Find the word "assign" in the listing below. Copy every line that has it.

__________

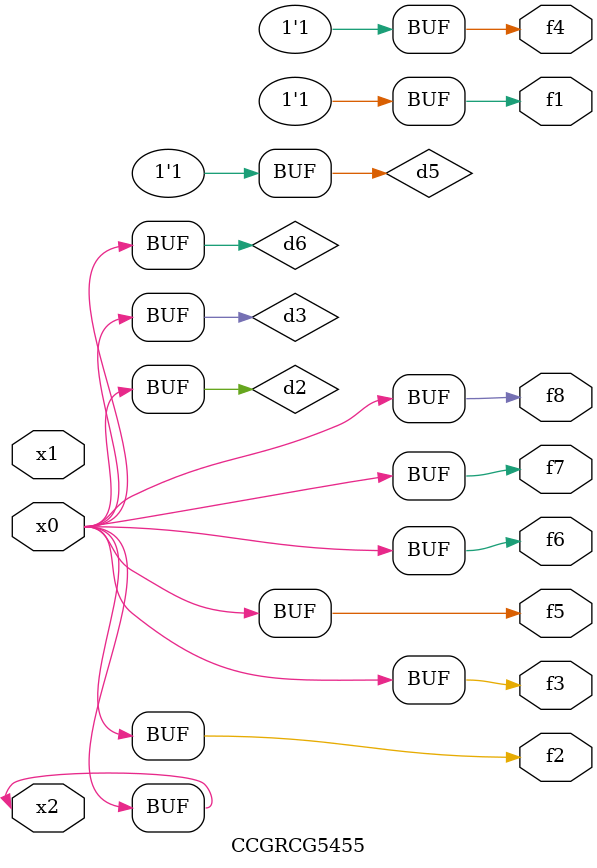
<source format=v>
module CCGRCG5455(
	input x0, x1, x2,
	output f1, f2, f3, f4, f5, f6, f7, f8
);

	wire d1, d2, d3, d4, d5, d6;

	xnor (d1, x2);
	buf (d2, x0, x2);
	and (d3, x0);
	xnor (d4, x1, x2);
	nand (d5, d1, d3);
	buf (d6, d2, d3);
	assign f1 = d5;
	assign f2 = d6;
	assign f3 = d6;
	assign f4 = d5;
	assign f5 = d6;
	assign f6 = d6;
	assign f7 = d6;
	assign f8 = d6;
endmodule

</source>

__________

Written response:
	assign f1 = d5;
	assign f2 = d6;
	assign f3 = d6;
	assign f4 = d5;
	assign f5 = d6;
	assign f6 = d6;
	assign f7 = d6;
	assign f8 = d6;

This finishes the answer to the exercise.